/---

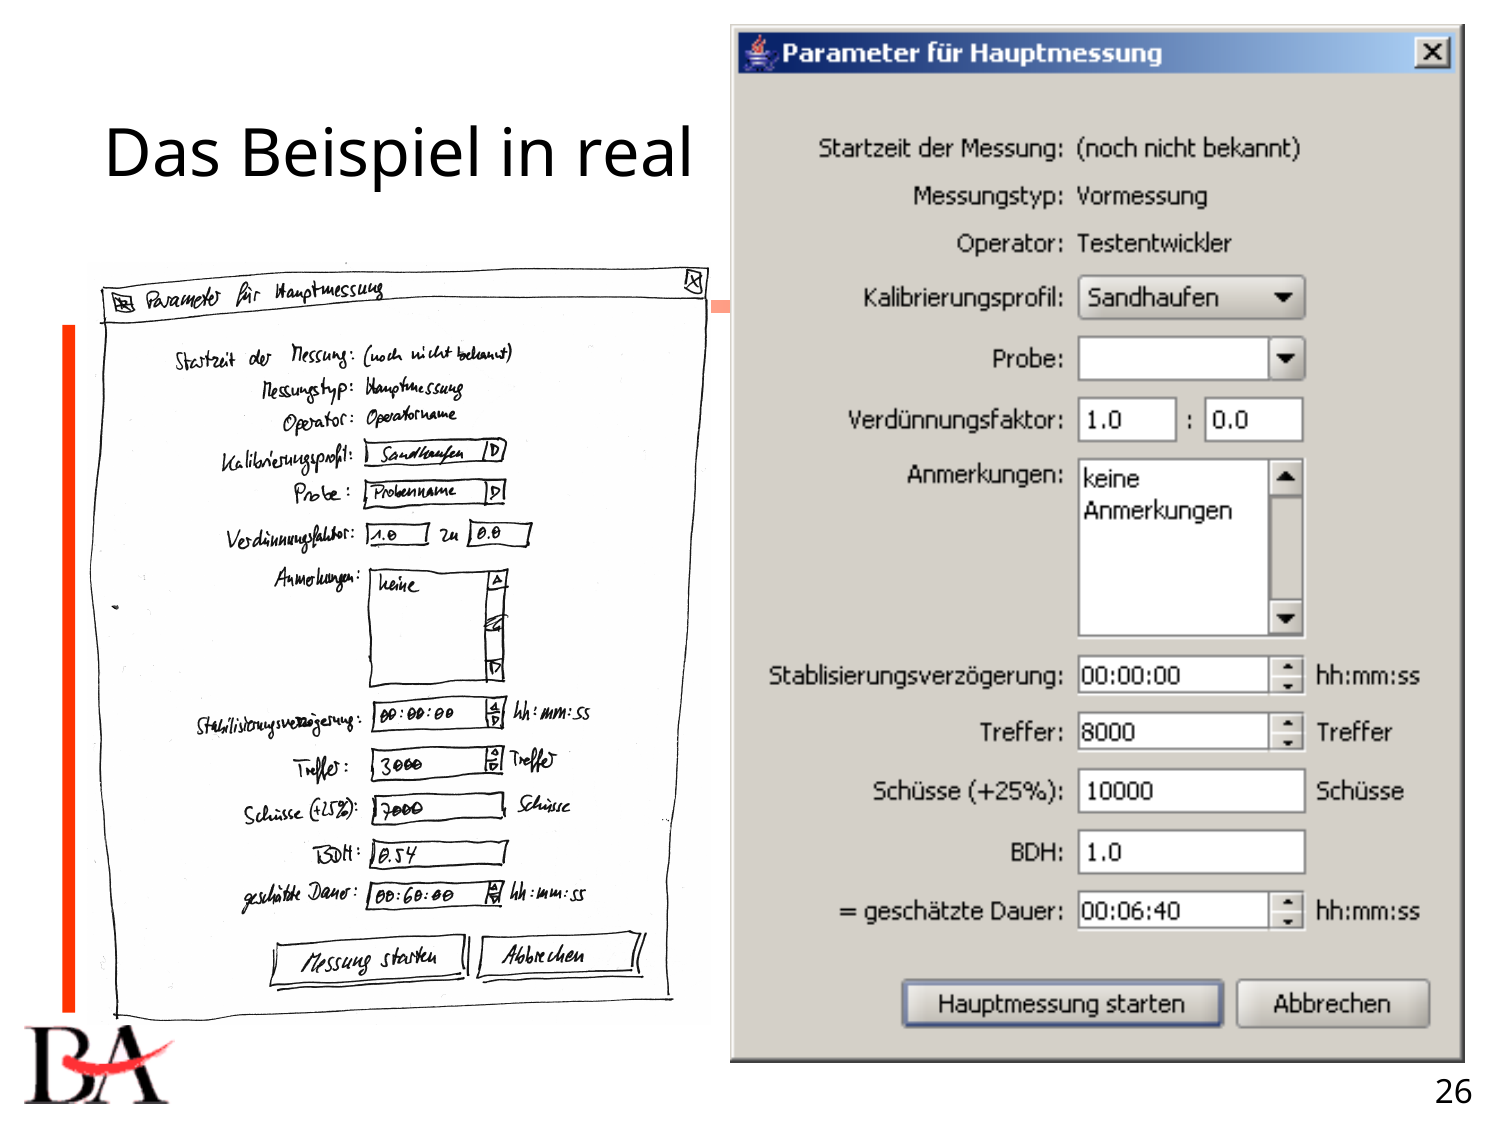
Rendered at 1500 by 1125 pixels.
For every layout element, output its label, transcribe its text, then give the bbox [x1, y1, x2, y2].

picture [24, 1024, 175, 1104]
title Das Beispiel in real [87, 12, 713, 288]
chart [87, 262, 711, 1026]
picture [730, 24, 1465, 1063]
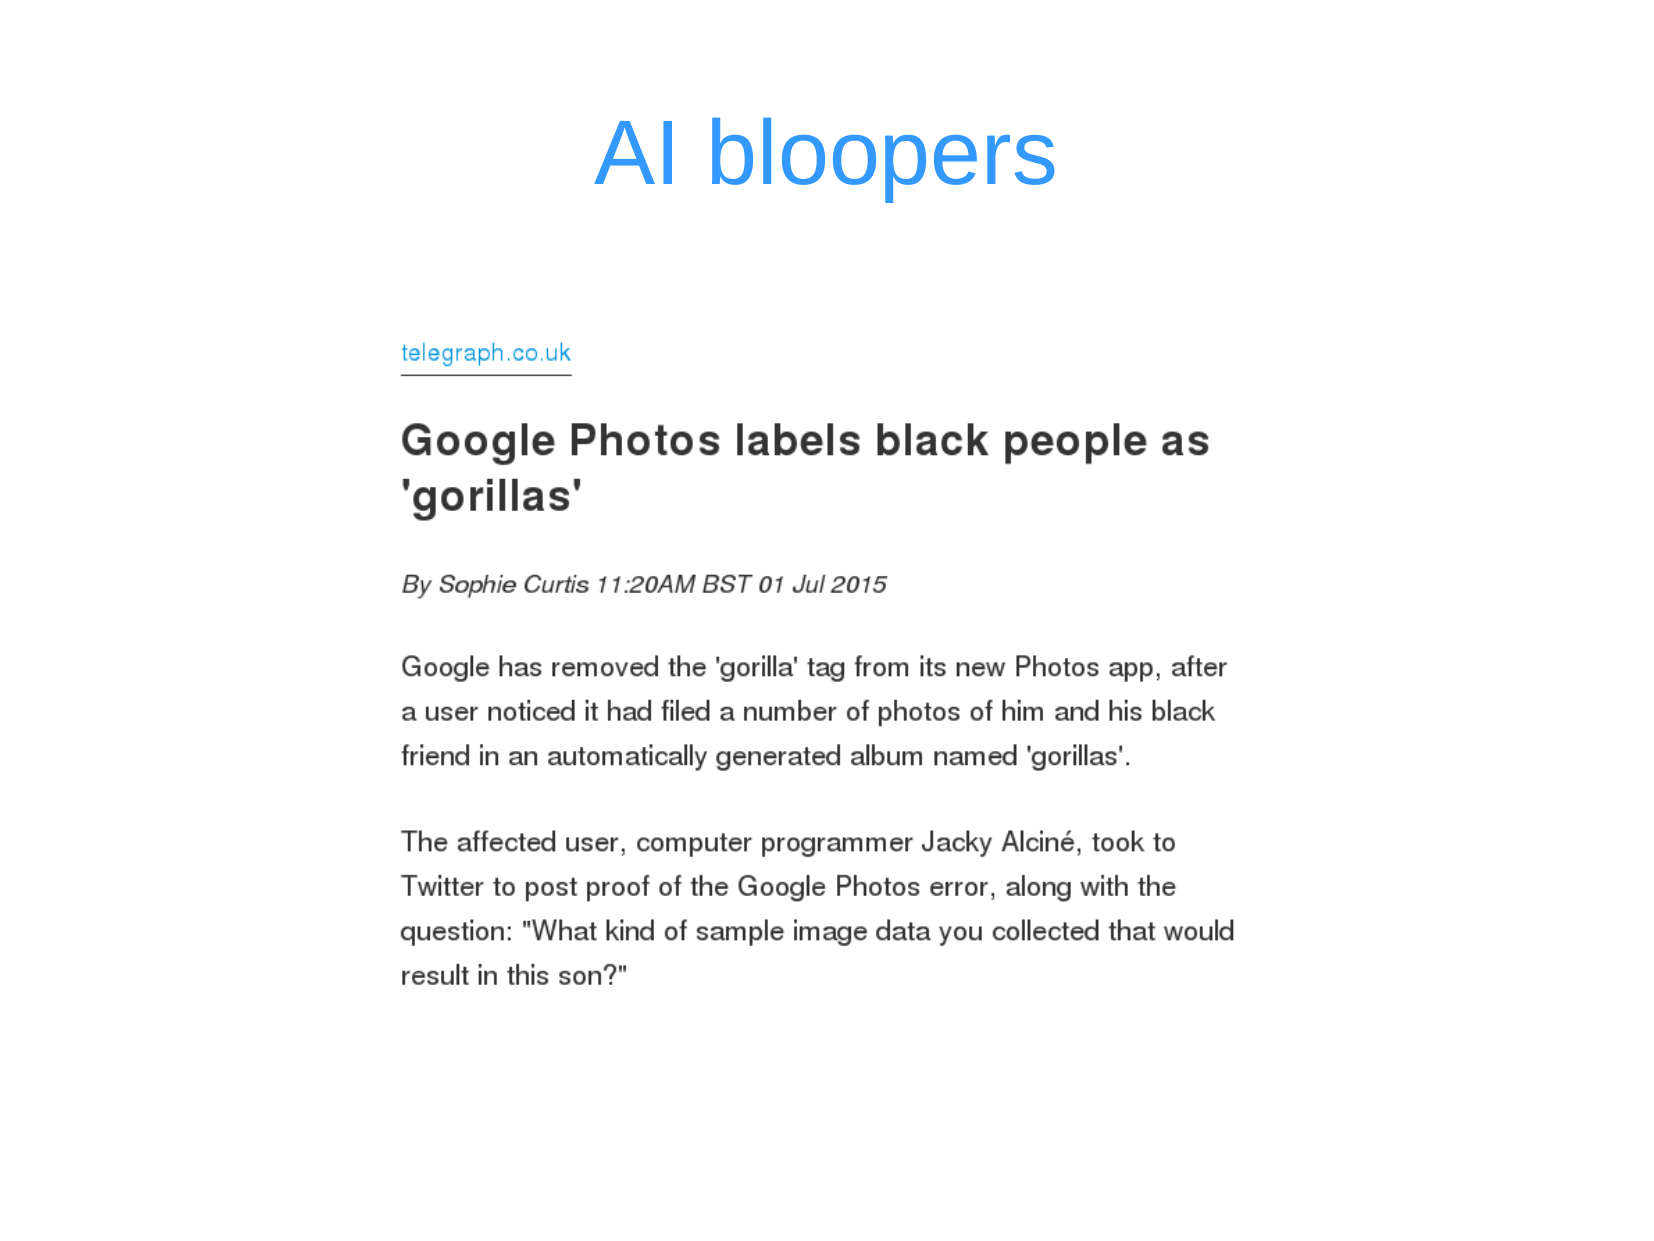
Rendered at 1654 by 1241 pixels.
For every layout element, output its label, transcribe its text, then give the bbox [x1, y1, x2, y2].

picture [151, 290, 1503, 1010]
title AI bloopers [82, 49, 1571, 257]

\---

_Problem:_
Quote the lines above word for word, omitting the pictures.

_Finished answer:_
Rendered at 1500 by 1125 pixels.
For every layout element, output its label, transcribe its text, then give the bbox [x1, y1, x2, y2].

picture [24, 1024, 175, 1104]
title Das Beispiel in real [87, 12, 713, 288]
chart [87, 262, 711, 1026]
picture [730, 24, 1465, 1063]
Rendered at 1654 by 1241 pixels.
For every layout element, output its label, transcribe its text, then give the bbox [x1, y1, x2, y2].

picture [151, 290, 1503, 1010]
title AI bloopers [82, 49, 1571, 257]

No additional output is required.